### What to do
A) Decide whether each statement below agrees with the forfeiture passage. Answer yes or no for each and quote the words of the passage that decide it.
(i) Defense counsel objected to some of the prosecutor's comments at trial.
(ii) The court says that failing to object to argument seldom shows that counsel was incompetent.
(iii) The court concludes that the claims of prosecutorial misconduct are forfeited.
B) Reproduce the forfeiture passage between "In any event, we" and "misconduct are forfeited.", inclusive.

The parties agree that appellant did not object below to any of the purported prosecutorial misconduct. This record does not support a finding that the defense was excused from the obligation to raise an objection to preserve this claim for appeal. “The trial atmosphere was not poisonous, defense counsel did not object at all, and the record fails to suggest that any objections would have been futile.” (People v. Riel (2000) 22 Cal.4th 1153, 1213; accord, People v. Hill (1998) 17 Cal.4th 800, 820–821.) Appellant “fails to show how objecting would have been futile under the circumstances of this trial. Consequently, his claims are forfeited.” (People v. Williams (2013) 56 Cal.4th 630, 672.)

To overcome forfeiture, appellant raises a claim of ineffective assistance of counsel.[17] This is without merit. Our Supreme Court holds that a failure to object to argument seldom establishes counsel’s incompetence. (People v. Ghent (1987) 43 Cal.3d 739, 772.) Defense counsel “may well have tactically assumed that an objection or request for admonition would simply draw closer attention to the prosecutor’s isolated comments.” (Id. at p. 773.)

In any event, we determine below that any error was harmless stemming from the prosecutor’s various disputed comments. As such, because appellant cannot demonstrate prejudice, any failure by trial counsel to object did not constitute ineffective assistance. (See People v. Lucas (1995) 12 Cal.4th 415, 436 [defendant bears burden to establish both deficient performance and resulting prejudice in a claim of ineffective assistance of counsel].) For these reasons, the various claims of prosecutorial misconduct are forfeited.

Items listed in a dataset:
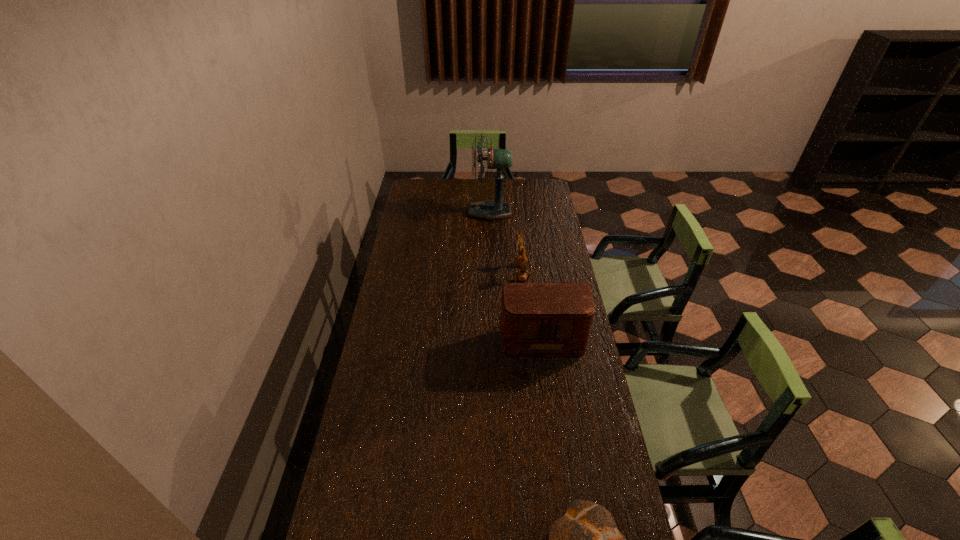
At what (x,y) coordinates should I click in order to perform the action: click on vacant space that is in between the radio receiver and the tallest object. Please return your answer as a coordinate pair (x, y). The width and height of the screenshot is (960, 540). Looking at the image, I should click on (516, 274).

In order to click on vacant space in between the earphone and the fan in this screenshot , I will do `click(505, 243)`.

This screenshot has height=540, width=960. I want to click on free space between the second farthest object and the farthest object, so click(505, 243).

You are a GUI agent. You are given a task and a screenshot of the screen. Output one action in this format:
    pyautogui.click(x=<x>, y=<y>)
    Task: Click on the object that can be found as the second closest to the second shortest object
    
    Given the screenshot: What is the action you would take?
    pyautogui.click(x=490, y=210)

Identify the location of object that stands as the closest to the earphone. (544, 321).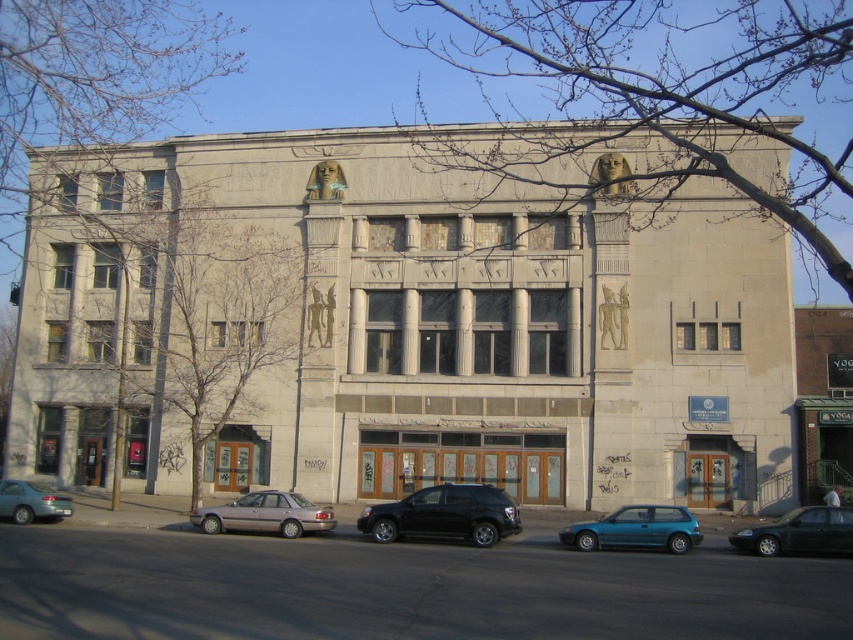
Based on the photo, does satin silver sedan at lower center have a smaller size compared to teal matte sedan at lower left?

Indeed, satin silver sedan at lower center has a smaller size compared to teal matte sedan at lower left.

Which is above, satin silver sedan at lower center or teal matte sedan at lower left?

satin silver sedan at lower center is higher up.

The image size is (853, 640). I want to click on satin silver sedan at lower center, so click(x=265, y=515).

Find the location of a particular element. This screenshot has height=640, width=853. satin silver sedan at lower center is located at coordinates (265, 515).

Locate an element on the screen. black matte suv at center is located at coordinates pos(444,515).

This screenshot has height=640, width=853. Find the location of `black matte suv at center`. black matte suv at center is located at coordinates (444, 515).

Does satin silver sedan at lower center have a greater height compared to green matte sedan at lower right?

Incorrect, satin silver sedan at lower center's height is not larger of green matte sedan at lower right's.

Can you confirm if satin silver sedan at lower center is positioned to the right of green matte sedan at lower right?

In fact, satin silver sedan at lower center is to the left of green matte sedan at lower right.

The image size is (853, 640). Identify the location of satin silver sedan at lower center. (265, 515).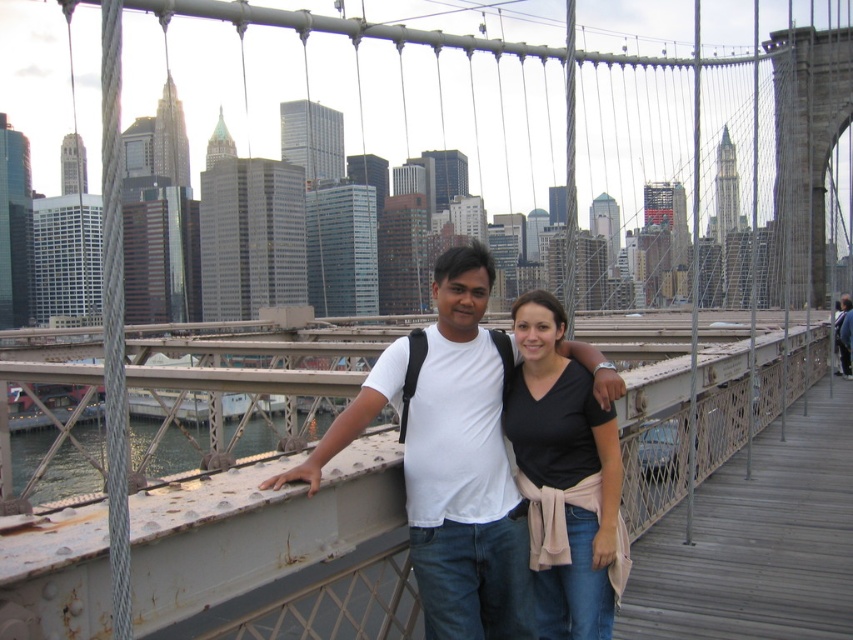
Does white matte t-shirt at center appear over black cotton shirt at center?

Yes, white matte t-shirt at center is above black cotton shirt at center.

Between white matte t-shirt at center and black cotton shirt at center, which one appears on the right side from the viewer's perspective?

black cotton shirt at center

Measure the distance between white matte t-shirt at center and camera.

white matte t-shirt at center is 33.68 meters from camera.

Image resolution: width=853 pixels, height=640 pixels. I want to click on white matte t-shirt at center, so click(450, 458).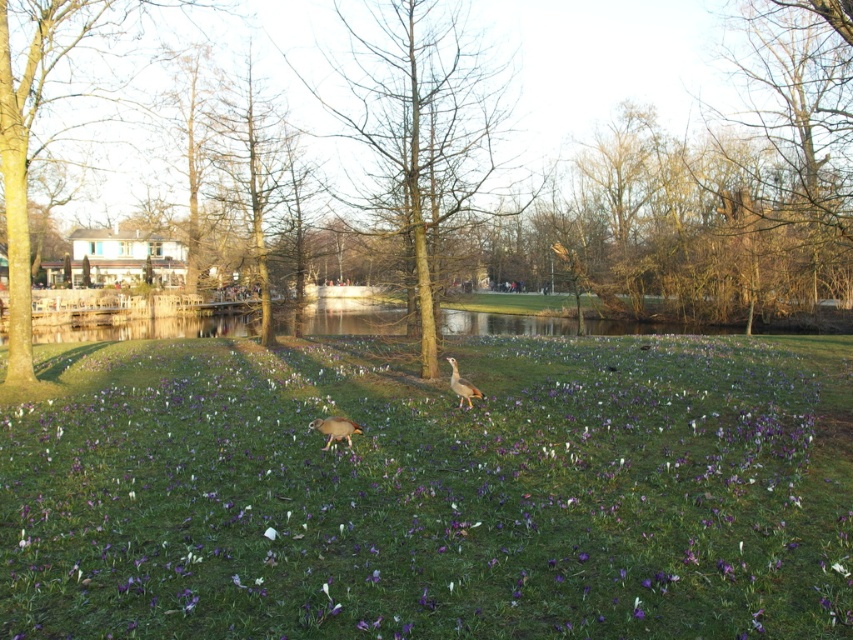
You are standing in the park and want to take a photo of the green matte tree at center and the green leafy tree at left. Which tree should you move towards if you want both trees to be in the same frame without moving the camera?

You should move towards the green leafy tree at left because the green matte tree at center is to the left of it, so moving towards the green leafy tree at left will bring both trees closer to the camera and into the same frame.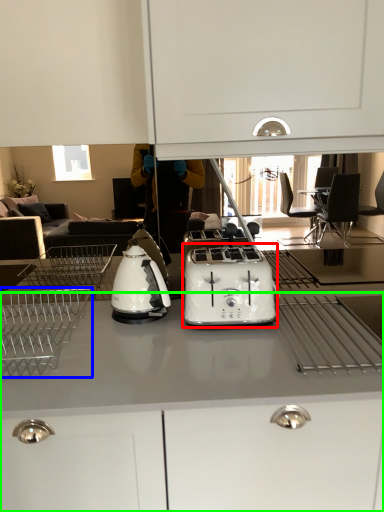
Question: Estimate the real-world distances between objects in this image. Which object is closer to toaster (highlighted by a red box), home appliance (highlighted by a blue box) or cabinetry (highlighted by a green box)?

Choices:
 (A) home appliance
 (B) cabinetry

Answer: (B)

### Responses in order
A)
(i) No: "defense counsel did not object at all"
(ii) Yes: "a failure to object to argument seldom establishes counsel’s incompetence"
(iii) Yes: "the various claims of prosecutorial misconduct are forfeited"

B)
In any event, we determine below that any error was harmless stemming from the prosecutor’s various disputed comments. As such, because appellant cannot demonstrate prejudice, any failure by trial counsel to object did not constitute ineffective assistance. (See People v. Lucas (1995) 12 Cal.4th 415, 436 [defendant bears burden to establish both deficient performance and resulting prejudice in a claim of ineffective assistance of counsel].) For these reasons, the various claims of prosecutorial misconduct are forfeited.